Serenity, A Personal Essay on Standardized Testing
By Mary Chesshire
“I went into teaching so that I could help children perform well on standardized testing,” said no teacher, ever.
And yet, we allow our self-esteem, our feelings of efficacy, even our very reason for being, to hinge on those numbers and percentages that come in at the end of each year.
If the scores are higher than we expect, we’re rock stars; we’re wicked awesome educators. We have found our calling in life and aren’t we lucky, aren’t the children of our community blessed to have us as their humble servants?
But what if the numbers disappoint us? We’re scum. We should have become accountants. We hate our community, the administration, and the government. We blame No Child Left Behind, we blame immigration, and we blame parents and other teachers and the children. We’re fighting a losing battle and we’re rearranging the chairs on the Titanic. We’re hopeless all because of those numbers.
I started this piece wanting to rage against the mental image of standardized testing as a gigantic, expensive, gilt mirror that crushes the institution it was designed to reflect. Perhaps that’s a bit melodramatic, don’t you think? Instead, won’t you join me in Reinhold Niebuhr’s Serenity Prayer?
“God grant me the serenity to accept the things I cannot change, the courage to change the things I can, and wisdom to know the difference.”

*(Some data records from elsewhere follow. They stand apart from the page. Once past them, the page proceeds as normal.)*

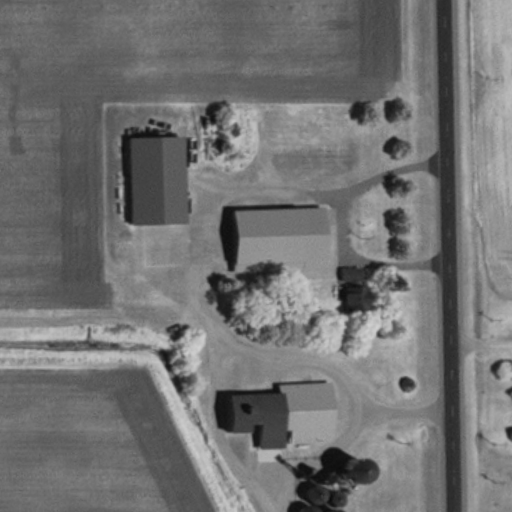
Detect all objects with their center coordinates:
building: (315, 167)
building: (156, 180)
road: (447, 256)
building: (301, 260)
building: (350, 274)
building: (358, 298)
building: (284, 411)
building: (313, 498)
building: (331, 510)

The fact of the matter is that we must have accountability. If it’s not the devil we know, then it will be the one that we don’t. Testing of one kind or another is here to stay.
“Grant me the serenity…”
No profession attracts a higher quality of people than teaching. Teachers are caring and generous to a fault. They freely give of their time, their resources and their hearts. Even the least of them stands head and shoulders above the general population. It’s then no wonder that their hearts break when they see the children they’ve worked with all year, struggle and fall short of the imaginary line.
“Grant me the courage…”
We are people, nonetheless, and in being such are never perfect. This imperfection gives us the opportunity to look into ourselves and ask, “What is within our control that we can change to give our students more chances at success?”

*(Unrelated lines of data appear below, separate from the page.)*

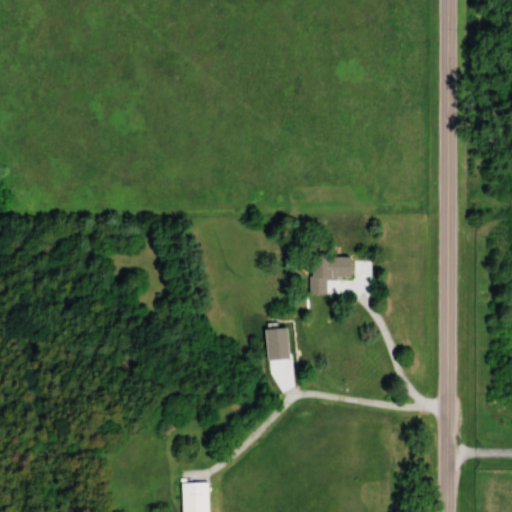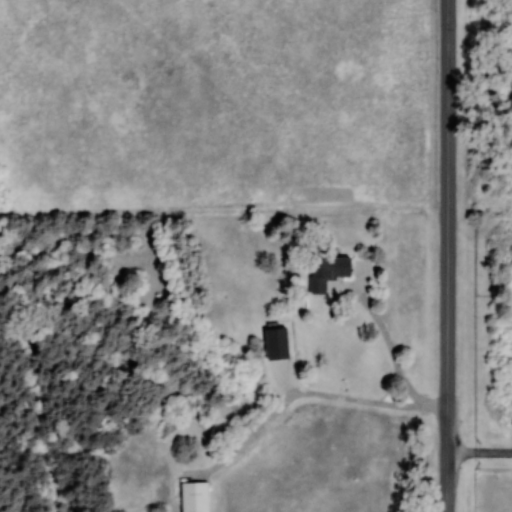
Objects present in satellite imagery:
road: (448, 256)
building: (324, 273)
road: (387, 340)
road: (306, 395)
road: (479, 455)
building: (192, 497)
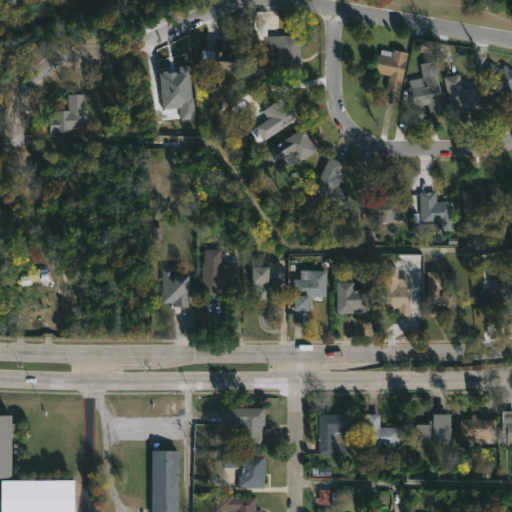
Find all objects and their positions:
road: (235, 8)
park: (135, 18)
building: (277, 48)
building: (281, 54)
building: (215, 61)
building: (223, 61)
building: (390, 68)
building: (391, 68)
building: (499, 77)
building: (498, 85)
building: (426, 88)
building: (427, 89)
building: (176, 91)
building: (460, 96)
building: (461, 96)
building: (68, 116)
building: (68, 116)
building: (275, 118)
building: (272, 120)
road: (369, 142)
building: (292, 147)
building: (291, 149)
building: (510, 182)
building: (330, 186)
building: (330, 186)
building: (477, 203)
building: (478, 203)
building: (384, 206)
building: (387, 207)
building: (434, 208)
building: (435, 210)
building: (426, 226)
building: (366, 237)
building: (213, 273)
building: (214, 274)
building: (263, 285)
building: (32, 286)
building: (262, 286)
building: (174, 287)
building: (173, 288)
building: (306, 288)
building: (306, 288)
building: (394, 290)
building: (396, 291)
building: (496, 293)
building: (439, 295)
building: (497, 295)
building: (350, 297)
building: (438, 297)
building: (348, 298)
road: (256, 356)
road: (90, 366)
road: (255, 381)
building: (243, 422)
building: (245, 422)
building: (506, 424)
building: (507, 425)
building: (476, 428)
road: (144, 429)
building: (437, 429)
building: (475, 429)
building: (433, 430)
building: (330, 431)
building: (332, 431)
building: (380, 433)
building: (382, 433)
road: (298, 435)
road: (87, 446)
building: (245, 468)
building: (244, 469)
building: (321, 471)
building: (162, 480)
building: (163, 481)
road: (404, 482)
building: (29, 485)
building: (29, 485)
building: (234, 503)
building: (234, 504)
road: (151, 512)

I’m preaching to the choir, you say?
I’m preaching to myself, feel free to listen in….
God, grant me the passion I need for my content area. Let me model the joy of discovery, even when it’s the same lesson that I’ve already taught five times today. Help me to remember that this is the first time that these students have experienced it, and if I am not excited about my lesson, then how can I expect them to be?

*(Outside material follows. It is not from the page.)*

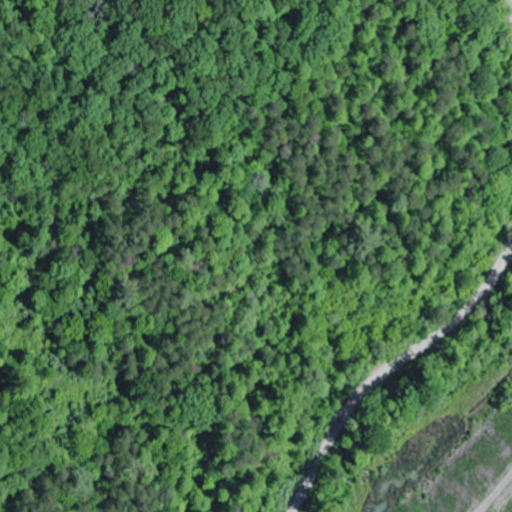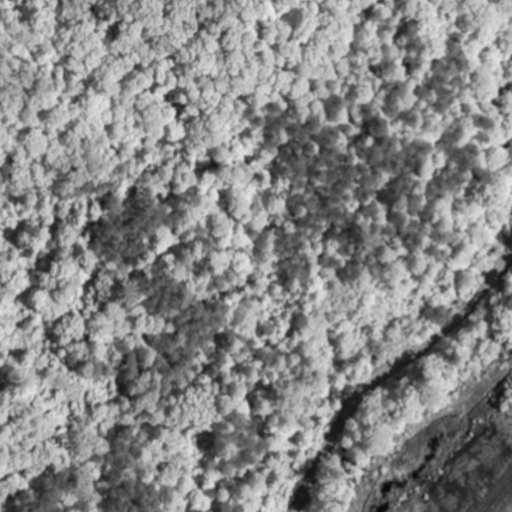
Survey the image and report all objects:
road: (508, 14)
road: (370, 364)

Lord, grant me the strength to resist the temptation to use Tim and Mobi to teach my lessons for me, not even to activate prior knowledge. Remind me to never abdicate my position, even for five to seven minutes, to a cartoon robot.
And Lord, help me to maintain a climate in which each learner feels confident and secure. Help them to believe that my subject is important and that the lesson will be both valuable and fun. Remind me that laughter relieves stress, even when they are laughing at me instead of with me. Remind me that cross lateral activities involving the arms and legs help those who are sleepy, frustrated, or overwhelmed. And that this works for students, as well.
Help me to provide an environment that is both stimulating and calming, engaging to all the senses and, optimal for all learners.
Help me to follow the teachings of Bloom and Vygotsky, but also lead me to the most relevant new brain-based research.
Finally Lord, thank you for giving me the opportunity to work with the children you place in my care. Walk with me every step of every day so that I might model the actions and attitudes that you would have me do.
Mary Chesshire has been a Special Education teacher at Dumas Intermediate School in Dumas, Texas for the last three years and has accepted the position of High School Art teacher at Dumas High School for the upcoming year. She earned her Master’s in Art Education at Texas Tech University in 2009 and is certified in Art, Special Education, and general education.